> **TRECHO SELECIONADO**
————
Um parélio (ou “sundog”) parece um falso sol, consistindo em um ponto brilhante à esquerda e/ou à direita do Sol, e à mesma altura acima do horizonte. Dois parélios solares geralmente flanqueiam o Sol dentro de um halo de 22°. Eles são de cor vermelha do lado mais próximo do Sol, indo para o azul pra o outro lado. No entanto, as cores se sobrepõem consideravelmente e também se fundem no branco do círculo parélico (se o último for visível).

Arcos tangentes

Os raios dos arcos tangentes entram uma face lateral e sai diretamente por outra inclinada 60° para a primeira. O arco tangente superior lembra uma gaivota, sempre tocando o halo de 22° em um ponto diretamente acima do sol. Suas asas se abrem e depois caem à medida que o sol sobe. O arco tangente inferior segue uma dinâmica semelhante, porém tem mais um formato de “V”.

Halo circunscrito

O halo circunscrito é tipicamente uma forma oval de cor brilhante ao redor do sol. É tangencial ao halo interno de 22° diretamente acima e abaixo do sol e é mais brilhante lá. Às vezes, iluminações locais do halo 22° são o único sinal disso. Sua forma depende muito da altitude solar. Quando o sol está abaixo de 29°, o halo se separa nos arcos tangentes superior e inferior.

Sub-sol

O sub-sol aparece como um ponto brilhante visível dentro de nuvens ou névoa quando observado de cima. Uma região de cristais de gelo atua como um grande espelho, criando uma imagem virtual do Sol aparecendo abaixo do horizonte – semelhante ao reflexo do Sol em um corpo d’água. À medida que caem no ar, suas propriedades aerodinâmicas fazem com que se orientem horizontalmente, ou seja, com suas superfícies hexagonais paralelas à superfície da Terra. Quando são perturbadas pela turbulência, as placas começam a “oscilar”, fazendo com que suas superfícies se desviem alguns graus da orientação horizontal ideal e fazendo com que a reflexão (ou seja, o sub-sol) se torne alongado verticalmente.

Pilar de luz (solar)

Quando o desvio dos raios de luz que formam um sub-sol é suficientemente grande, ele é esticado em uma coluna vertical conhecida como pilar solar inferior. O pilar de luz também pode se formar para cima do Sol (ou da Lua) em direção ao zênite. Ao contrário de um feixe de luz, um pilar de luz não está fisicamente localizado acima ou abaixo da fonte de luz. Sua aparência como uma linha vertical é uma ilusão de ótica, resultante do reflexo coletivo dos cristais de gelo.
————
> **SEÇÃO DE DADOS**
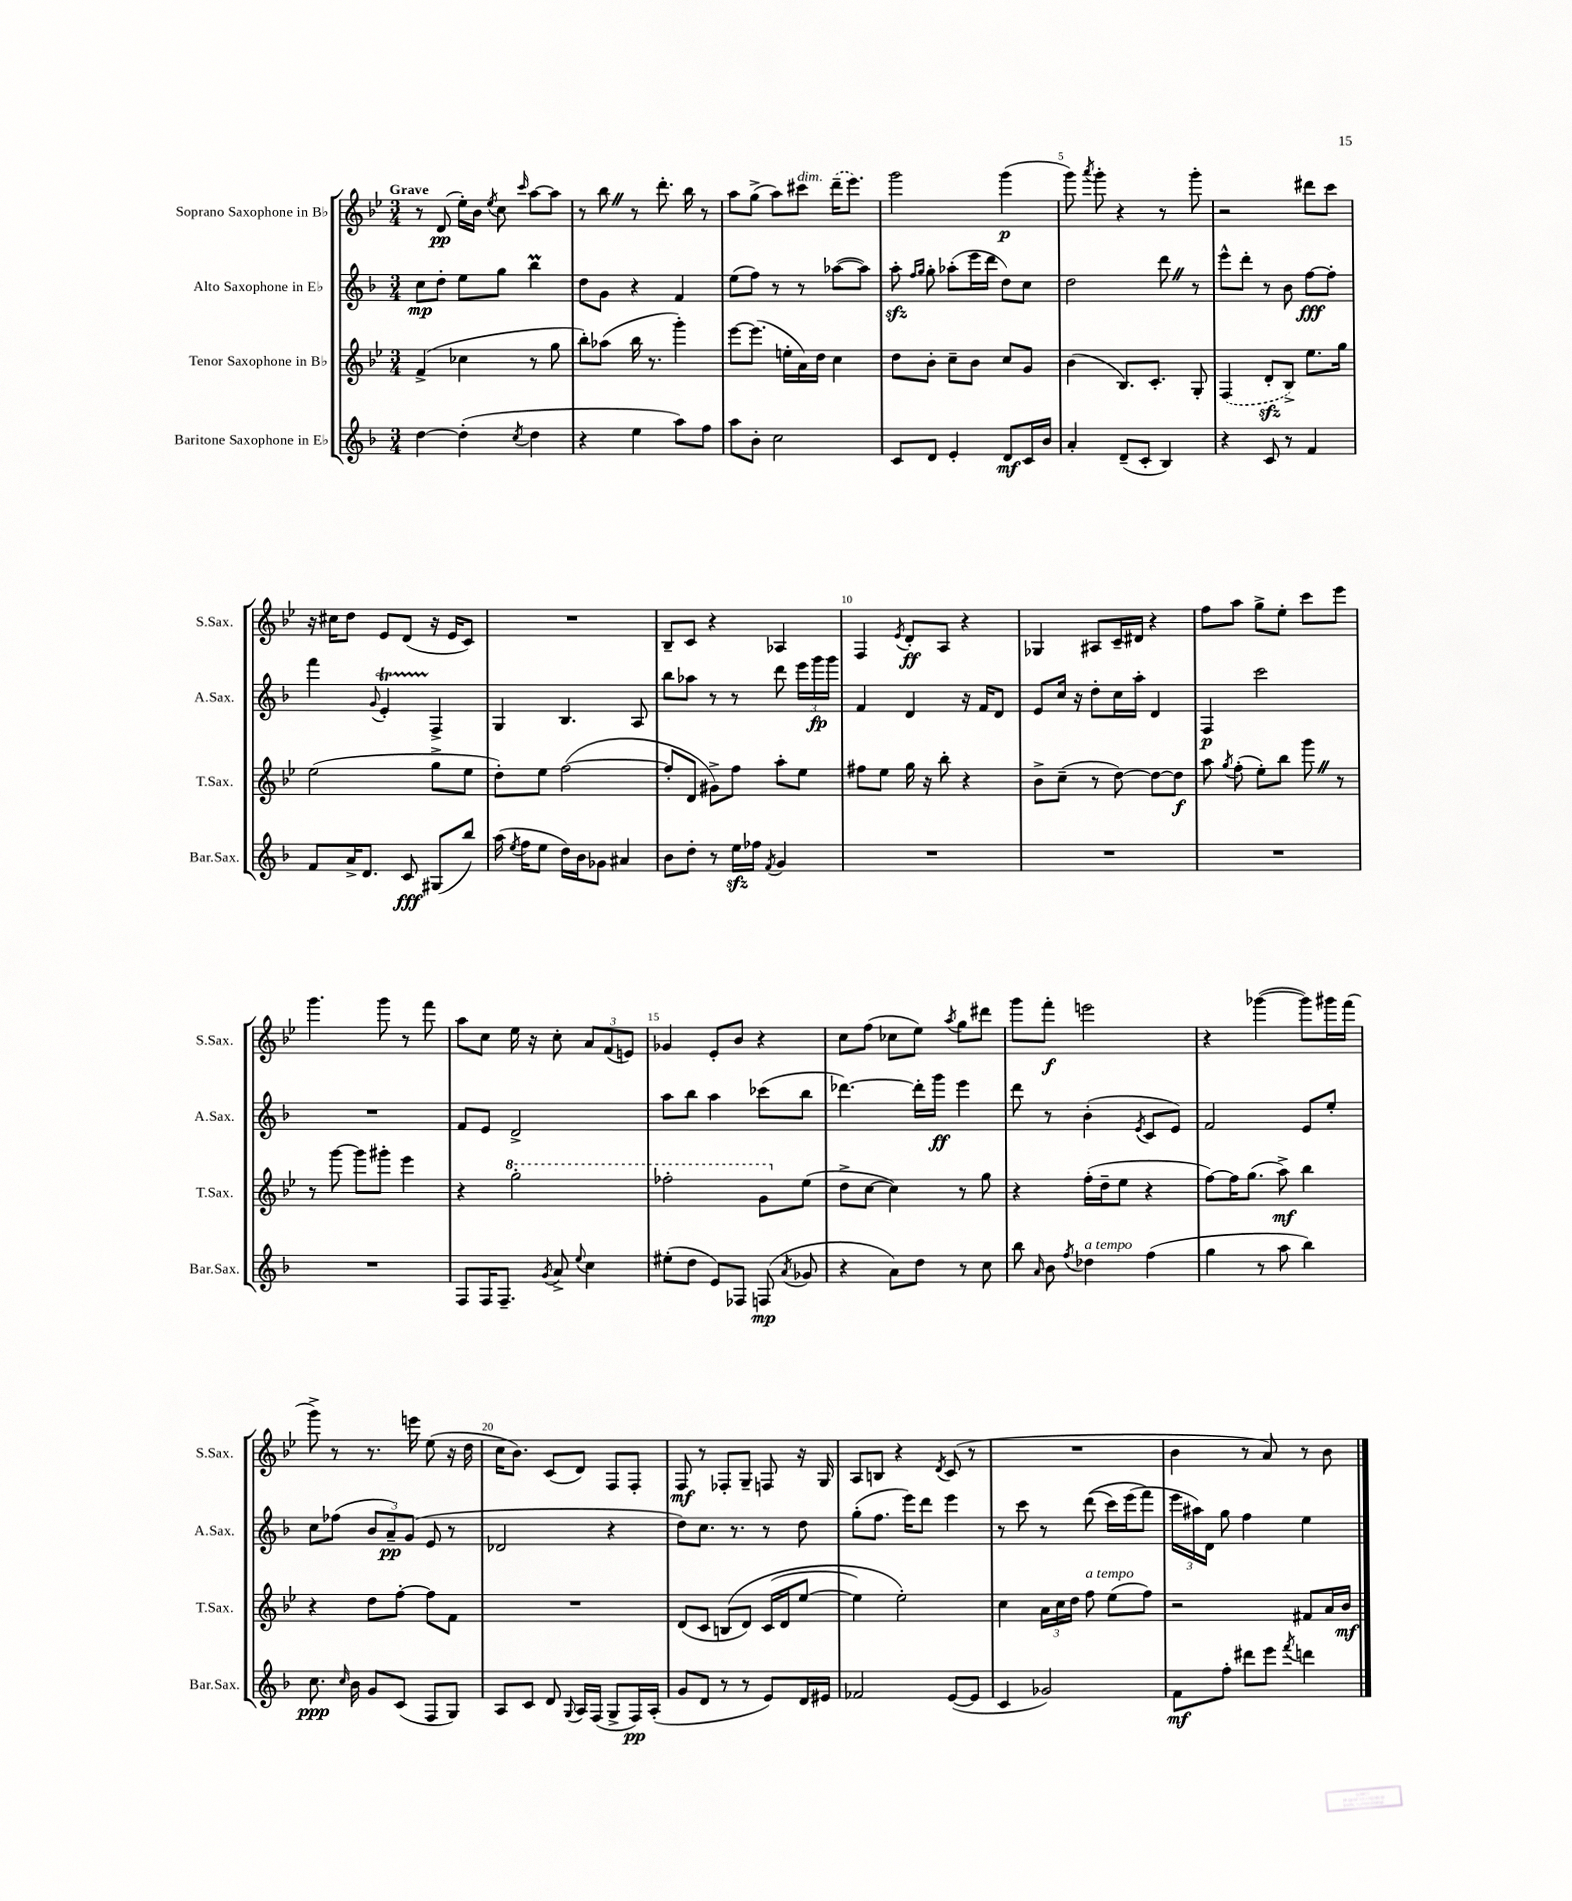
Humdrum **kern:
————
> **OBJETIVO**
Reproduza sem alterações a parte do trecho selecionado começando em "Um parélio (ou" e terminando em "último for visível).".

> **SOLUÇÃO DO PROBLEMA**
Um parélio (ou “sundog”) parece um falso sol, consistindo em um ponto brilhante à esquerda e/ou à direita do Sol, e à mesma altura acima do horizonte. Dois parélios solares geralmente flanqueiam o Sol dentro de um halo de 22°. Eles são de cor vermelha do lado mais próximo do Sol, indo para o azul pra o outro lado. No entanto, as cores se sobrepõem consideravelmente e também se fundem no branco do círculo parélico (se o último for visível).